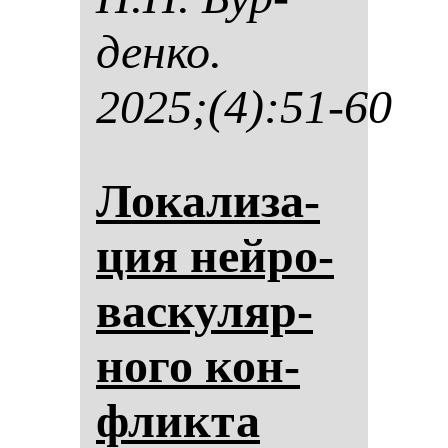
ден­ко.
2025;(4):51-60
Ло­ка­ли­за­
ция ней­ро­
вас­ку­ляр­
но­го кон­
флик­та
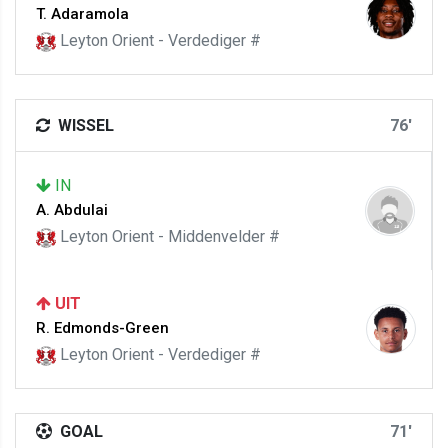
T. Adaramola
Leyton Orient - Verdediger #
WISSEL
76'
IN
A. Abdulai
Leyton Orient - Middenvelder #
UIT
R. Edmonds-Green
Leyton Orient - Verdediger #
GOAL
71'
++++++++++
**EXERCISE PROMPT:** Could every record be given again exactly, with its pictures left out?

**EXERCISE SOLUTION:**
ден­ко.
2025;(4):51-60
Ло­ка­ли­за­
ция ней­ро­
вас­ку­ляр­
но­го кон­
флик­та
T. Adaramola
Leyton Orient - Verdediger #
WISSEL
76'
IN
A. Abdulai
Leyton Orient - Middenvelder #
UIT
R. Edmonds-Green
Leyton Orient - Verdediger #
GOAL
71'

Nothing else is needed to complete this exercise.